Amit Shah re-elected as BJP president
Amit Shah has been re-elected president of India's ruling Bharatiya Janata Party (BJP) for the next three years.
Shah, 51, a close confidante of Prime Minister Narendra Modi, was elected unchallenged in a process widely seen as a formality, reports our New Delhi correspondent.
"There was no other nomination because there was a consensus in the party," senior BJP leader and Shah's immediate predecessor in the top party post Rajnath Singh told reporters.
Prime Minister Narendra Modi, Rajnath Singh and several BJP chief ministers proposed Shah's name.
This is Shah's first full term as the party head. He took charge as BJP chief in July 2014, midway during the tenure of Rajnath Singh as BJP president after the latter joined the government as home minister.

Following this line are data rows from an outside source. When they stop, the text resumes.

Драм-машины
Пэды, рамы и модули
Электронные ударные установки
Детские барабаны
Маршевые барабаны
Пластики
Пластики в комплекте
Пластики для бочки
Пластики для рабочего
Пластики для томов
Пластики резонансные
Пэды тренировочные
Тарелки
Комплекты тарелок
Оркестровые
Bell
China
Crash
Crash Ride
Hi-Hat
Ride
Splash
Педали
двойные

The election of Shah as party chief reasserts Modi's grip over BJP and there was consensus in both the party and RSS that Shah should get a full term as party head.
During Shah's previous term, BJP came to power in Maharashtra, Haryana, Jharkhand and Jammu and Kashmir states but quite a bit of that sheen was rubbed off by the party's defeats in the Delhi and Bihar state legislature polls.
In the coming years, BJP under Shah will get ready for legislative assembly polls this year in states like Assam, West Bengal in the east and Kerala in the south where the party has never been a major political player.
Shah is also set to lead Modi's 2019 national campaign and also the mega battle for power in India's most populous state of Uttar Pradesh in 2017. In the 2014 national election, BJP won 72 of the state's 80 parliamentary seats but has lost ground ever since in local body elections and by-polls.